Problem statement - Continue the excerpt about the brain and the science of love, starting right after its final sentence.

Plenty of books
offer advice about how to find or keep love. But Crazy Little Thing unveils the science behind the insane
things we do for love and lust.
Don’t be fooled, this isn’t your grade school science book. Liz Langley offers a hilarious, confounding,
too-strange-to-be-anything-but-true look at the control our chemicals have over
us.
Have a look:
You Are Here: The Layout of the Brain
Why you’re reading this book is your business, but
chances are you liked the cover, identified with the subject matter, and
decided to investigate further.
How you’re reading this book is a much more
difficult proposition. The brain is incredibly complicated. There are a lot of
things you’ve found murky in your life, like algebra and David Lynch movies,
but these are simple compared to the three pounds of material that has enabled
you to pick up, open, and read what you’re reading.
Yep, that’s all that keeps you going: three pounds
of neurons, synapses, glia, and various other squishy oddments housed in a
protective skull. A gallon of milk weighs more than everything that enabled
Handel to write Messiah.
And I’m sure I’m not the first person to observe
that the only thing the brain can’t seem to figure out is itself; hence the
inevitable “What was I thinking?” when it comes to love and other endeavors.

Dataset items -
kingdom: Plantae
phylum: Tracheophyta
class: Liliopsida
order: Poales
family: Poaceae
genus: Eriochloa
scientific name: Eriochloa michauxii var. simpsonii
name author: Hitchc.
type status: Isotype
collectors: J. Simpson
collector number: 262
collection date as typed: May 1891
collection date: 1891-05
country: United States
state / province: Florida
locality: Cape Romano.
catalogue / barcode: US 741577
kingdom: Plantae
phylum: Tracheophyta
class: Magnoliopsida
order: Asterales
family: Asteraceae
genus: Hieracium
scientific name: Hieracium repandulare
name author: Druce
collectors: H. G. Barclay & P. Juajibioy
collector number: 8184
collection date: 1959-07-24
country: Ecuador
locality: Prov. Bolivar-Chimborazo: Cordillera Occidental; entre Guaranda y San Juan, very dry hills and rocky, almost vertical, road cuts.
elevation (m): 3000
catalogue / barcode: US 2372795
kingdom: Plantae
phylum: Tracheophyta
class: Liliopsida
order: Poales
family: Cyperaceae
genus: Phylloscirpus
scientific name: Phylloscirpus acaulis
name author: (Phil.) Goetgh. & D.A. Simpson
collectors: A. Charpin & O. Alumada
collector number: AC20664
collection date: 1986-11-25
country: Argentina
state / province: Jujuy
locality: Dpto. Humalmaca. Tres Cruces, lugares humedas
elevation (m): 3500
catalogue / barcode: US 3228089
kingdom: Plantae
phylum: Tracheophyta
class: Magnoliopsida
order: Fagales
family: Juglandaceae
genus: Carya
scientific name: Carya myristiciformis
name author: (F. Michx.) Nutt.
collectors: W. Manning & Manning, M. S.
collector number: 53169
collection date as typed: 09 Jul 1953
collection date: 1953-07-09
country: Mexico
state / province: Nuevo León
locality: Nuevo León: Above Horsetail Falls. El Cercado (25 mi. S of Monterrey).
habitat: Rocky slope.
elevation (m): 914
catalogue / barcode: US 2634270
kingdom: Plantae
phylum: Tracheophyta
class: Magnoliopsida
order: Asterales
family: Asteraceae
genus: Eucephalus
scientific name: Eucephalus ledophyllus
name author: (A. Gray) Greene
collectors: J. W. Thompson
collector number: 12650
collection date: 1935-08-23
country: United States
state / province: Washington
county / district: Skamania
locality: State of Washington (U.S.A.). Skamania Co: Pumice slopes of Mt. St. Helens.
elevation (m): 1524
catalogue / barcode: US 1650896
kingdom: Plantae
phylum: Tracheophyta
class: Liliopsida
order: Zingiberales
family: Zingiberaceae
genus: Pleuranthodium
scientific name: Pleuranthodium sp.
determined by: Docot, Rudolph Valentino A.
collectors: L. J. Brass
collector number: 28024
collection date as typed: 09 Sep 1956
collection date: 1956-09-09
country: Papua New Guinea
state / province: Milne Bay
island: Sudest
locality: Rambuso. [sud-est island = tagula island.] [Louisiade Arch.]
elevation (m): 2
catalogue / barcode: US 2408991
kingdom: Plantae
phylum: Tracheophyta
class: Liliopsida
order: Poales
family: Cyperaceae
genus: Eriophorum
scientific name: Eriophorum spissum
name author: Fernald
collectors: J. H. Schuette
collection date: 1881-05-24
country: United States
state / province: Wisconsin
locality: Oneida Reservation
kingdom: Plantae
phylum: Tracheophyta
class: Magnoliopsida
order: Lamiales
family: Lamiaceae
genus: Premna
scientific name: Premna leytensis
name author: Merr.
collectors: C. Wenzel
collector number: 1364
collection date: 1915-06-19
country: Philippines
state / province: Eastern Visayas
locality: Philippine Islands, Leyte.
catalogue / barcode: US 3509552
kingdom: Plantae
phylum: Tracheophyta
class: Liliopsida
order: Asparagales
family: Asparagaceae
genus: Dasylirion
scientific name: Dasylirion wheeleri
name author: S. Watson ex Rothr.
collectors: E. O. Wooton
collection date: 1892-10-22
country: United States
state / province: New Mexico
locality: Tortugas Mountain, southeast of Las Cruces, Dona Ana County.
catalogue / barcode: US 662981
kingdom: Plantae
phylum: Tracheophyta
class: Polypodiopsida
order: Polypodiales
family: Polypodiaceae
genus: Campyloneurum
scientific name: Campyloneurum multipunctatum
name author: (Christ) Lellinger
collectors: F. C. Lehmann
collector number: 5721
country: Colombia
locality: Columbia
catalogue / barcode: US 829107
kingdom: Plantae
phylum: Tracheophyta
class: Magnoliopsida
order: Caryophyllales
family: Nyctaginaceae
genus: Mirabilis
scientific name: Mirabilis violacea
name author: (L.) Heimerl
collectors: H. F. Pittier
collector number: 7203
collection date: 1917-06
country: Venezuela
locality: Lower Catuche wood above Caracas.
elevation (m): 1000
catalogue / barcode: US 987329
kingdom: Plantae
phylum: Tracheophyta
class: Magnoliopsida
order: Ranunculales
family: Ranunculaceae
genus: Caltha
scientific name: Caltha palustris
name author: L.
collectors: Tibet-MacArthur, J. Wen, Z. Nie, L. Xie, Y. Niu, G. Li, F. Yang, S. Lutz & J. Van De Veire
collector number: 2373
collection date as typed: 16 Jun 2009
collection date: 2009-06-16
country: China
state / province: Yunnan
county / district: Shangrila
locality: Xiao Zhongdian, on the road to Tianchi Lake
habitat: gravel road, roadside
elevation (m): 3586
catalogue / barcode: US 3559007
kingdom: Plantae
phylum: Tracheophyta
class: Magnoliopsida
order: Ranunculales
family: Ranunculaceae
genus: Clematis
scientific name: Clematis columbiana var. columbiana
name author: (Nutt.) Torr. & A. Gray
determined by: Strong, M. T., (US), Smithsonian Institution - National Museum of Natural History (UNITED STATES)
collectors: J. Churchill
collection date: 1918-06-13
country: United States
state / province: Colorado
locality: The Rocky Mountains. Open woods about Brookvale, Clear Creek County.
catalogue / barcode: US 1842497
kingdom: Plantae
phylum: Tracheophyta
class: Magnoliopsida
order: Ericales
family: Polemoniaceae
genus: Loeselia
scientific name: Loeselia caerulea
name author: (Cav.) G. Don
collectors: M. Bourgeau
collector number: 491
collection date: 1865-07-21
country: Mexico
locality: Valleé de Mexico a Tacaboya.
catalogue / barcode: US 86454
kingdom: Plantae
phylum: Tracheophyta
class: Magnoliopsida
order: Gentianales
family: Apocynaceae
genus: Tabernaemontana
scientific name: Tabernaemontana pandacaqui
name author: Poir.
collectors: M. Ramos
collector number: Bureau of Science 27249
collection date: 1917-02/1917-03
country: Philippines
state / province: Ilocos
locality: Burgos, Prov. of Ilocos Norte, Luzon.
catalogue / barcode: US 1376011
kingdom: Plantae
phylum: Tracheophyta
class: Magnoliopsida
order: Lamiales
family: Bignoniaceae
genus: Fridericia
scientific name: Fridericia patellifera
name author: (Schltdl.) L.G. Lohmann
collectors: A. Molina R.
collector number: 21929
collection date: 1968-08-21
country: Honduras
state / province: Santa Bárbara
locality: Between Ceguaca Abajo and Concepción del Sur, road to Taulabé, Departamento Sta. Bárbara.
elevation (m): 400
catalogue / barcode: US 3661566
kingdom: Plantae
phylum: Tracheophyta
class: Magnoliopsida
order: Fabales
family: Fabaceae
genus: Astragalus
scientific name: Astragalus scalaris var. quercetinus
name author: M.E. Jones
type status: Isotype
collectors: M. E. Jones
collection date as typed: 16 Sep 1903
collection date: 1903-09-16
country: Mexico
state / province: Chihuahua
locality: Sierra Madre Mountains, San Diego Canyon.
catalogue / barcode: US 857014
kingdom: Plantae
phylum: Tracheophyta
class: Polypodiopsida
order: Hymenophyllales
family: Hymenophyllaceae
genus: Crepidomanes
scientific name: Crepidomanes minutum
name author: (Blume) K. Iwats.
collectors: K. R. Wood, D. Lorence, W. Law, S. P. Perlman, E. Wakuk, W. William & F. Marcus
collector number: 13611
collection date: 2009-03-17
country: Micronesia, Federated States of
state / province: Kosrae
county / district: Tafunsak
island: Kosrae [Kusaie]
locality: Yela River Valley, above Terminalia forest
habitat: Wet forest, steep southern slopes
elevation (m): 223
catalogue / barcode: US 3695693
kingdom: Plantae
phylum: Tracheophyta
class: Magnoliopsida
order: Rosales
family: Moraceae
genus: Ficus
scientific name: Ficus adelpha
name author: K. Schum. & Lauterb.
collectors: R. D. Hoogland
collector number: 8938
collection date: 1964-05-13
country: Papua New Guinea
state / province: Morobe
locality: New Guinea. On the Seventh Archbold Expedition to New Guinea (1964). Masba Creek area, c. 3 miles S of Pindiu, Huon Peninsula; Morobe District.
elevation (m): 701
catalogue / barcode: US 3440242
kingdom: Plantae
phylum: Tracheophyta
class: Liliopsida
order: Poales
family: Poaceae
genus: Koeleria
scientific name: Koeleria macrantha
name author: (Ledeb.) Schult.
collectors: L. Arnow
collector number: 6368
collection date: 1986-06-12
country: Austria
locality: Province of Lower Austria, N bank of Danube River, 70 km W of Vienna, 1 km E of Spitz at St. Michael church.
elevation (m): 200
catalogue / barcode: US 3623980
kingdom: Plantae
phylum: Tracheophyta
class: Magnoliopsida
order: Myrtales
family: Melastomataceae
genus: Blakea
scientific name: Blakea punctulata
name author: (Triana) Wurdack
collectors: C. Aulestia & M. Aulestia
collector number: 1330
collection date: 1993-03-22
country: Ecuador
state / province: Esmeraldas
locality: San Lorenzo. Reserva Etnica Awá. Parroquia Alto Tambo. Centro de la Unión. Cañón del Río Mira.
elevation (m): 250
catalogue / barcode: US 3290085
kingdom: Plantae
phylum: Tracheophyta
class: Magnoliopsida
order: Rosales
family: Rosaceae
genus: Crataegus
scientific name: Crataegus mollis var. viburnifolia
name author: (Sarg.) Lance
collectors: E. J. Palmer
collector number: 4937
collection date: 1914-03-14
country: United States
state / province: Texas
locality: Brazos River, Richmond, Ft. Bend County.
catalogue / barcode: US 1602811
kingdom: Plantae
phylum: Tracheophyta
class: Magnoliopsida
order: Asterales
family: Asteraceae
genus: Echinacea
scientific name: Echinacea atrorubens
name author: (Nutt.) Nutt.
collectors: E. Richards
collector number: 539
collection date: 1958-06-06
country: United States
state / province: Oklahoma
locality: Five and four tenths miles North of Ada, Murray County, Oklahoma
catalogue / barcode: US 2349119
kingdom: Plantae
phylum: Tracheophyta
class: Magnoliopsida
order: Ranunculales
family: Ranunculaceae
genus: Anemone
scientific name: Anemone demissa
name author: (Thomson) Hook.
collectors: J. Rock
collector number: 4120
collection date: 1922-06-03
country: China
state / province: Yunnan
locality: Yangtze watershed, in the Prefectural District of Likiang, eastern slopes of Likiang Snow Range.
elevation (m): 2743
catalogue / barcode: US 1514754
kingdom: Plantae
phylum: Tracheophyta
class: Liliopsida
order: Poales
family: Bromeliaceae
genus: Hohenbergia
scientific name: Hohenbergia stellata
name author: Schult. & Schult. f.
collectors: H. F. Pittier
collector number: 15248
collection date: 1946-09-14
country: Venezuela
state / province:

Expected output -
One of the people helping to figure out why we do
the things we do is Dr. Joseph Shrand, an instructor in psychiatry at Harvard
Medical School and medical director of CASTLE (Clean and Sober Teens Living
Empowered) at the High Point Treatment Center in Brockton, Massachusetts. I
originally wanted to interview Dr. Shrand about the adolescent brain, but he
took the time to describe the basic layout of this intricate organ in plain
terms, which was pretty beneficial for a tourist like myself. Like the old
announcements that told people where they were arriving on the elevator (“Fourth
Floor: women’s apparel, camping gear, pets”), Dr. Shrand explained the brain to
me from the bottom up.
“The brain is a very clunky organ that has evolved
over hundreds of millions of years—and humans, we never threw anything away. We
just built one chunk of brain on top of another,” he says. I can’t help
thinking of Hoarders and my brain insisting, “No! I’m keeping my
prehistoric ability to kill a rabbit with a rock. It’s perfectly good and I might
need it one day!”
The first level of the brain is the brain stem,
which is, Dr. Shrand says, “the most ancient part of the brain, responsible for
heart rate and breathing and sweating and all those things that happen
automatically that we’re not aware of. The brain stem really has to be ready to
go at birth.”
The brain is made up of neurons, which have long offshoots
called axons, and the insulation around these axons is called myelin—Dr. Shrand
compares it to the insulation around an electrical wire. The reason babies don’t
walk but “squiggle around” is because the motor part of their brain is not
fully myelinated, “so even though parts of the brain are functioning, they may
not be functioning at a fully mature level.” The brain develops with us.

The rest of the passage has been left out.